Task details:
Each line that holds the word "interoperability" counts once; give the total for the records below and nothing else.

Extracted page text data
----

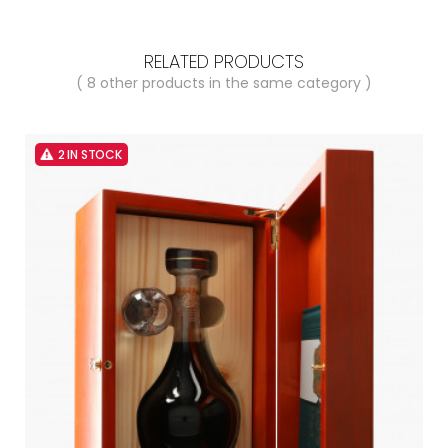
RELATED PRODUCTS
( 8 other products in the same category )
2 IN STOCK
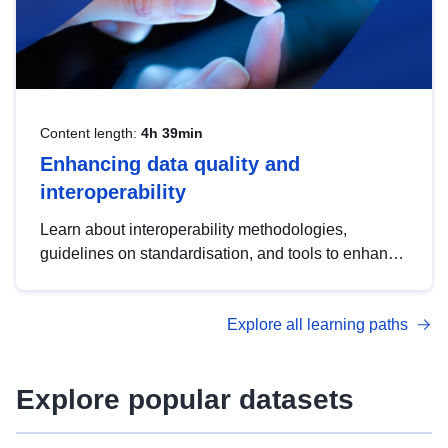
Content length:
4h 39min
Enhancing data quality and
interoperability
Learn about interoperability methodologies,
guidelines on standardisation, and tools to enhance
the quality, accessibility and interoperability of open
data, from foundational quality principles to
Explore all learning paths
advanced metadata management with DCAT-AP.
Explore popular datasets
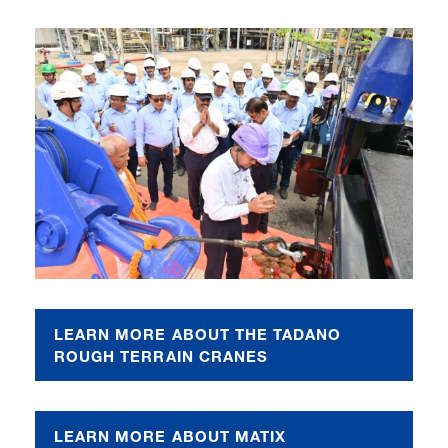
LEARN MORE ABOUT THE TADANO
ROUGH TERRAIN CRANES
LEARN MORE ABOUT MATIX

----

Completed exercise:
3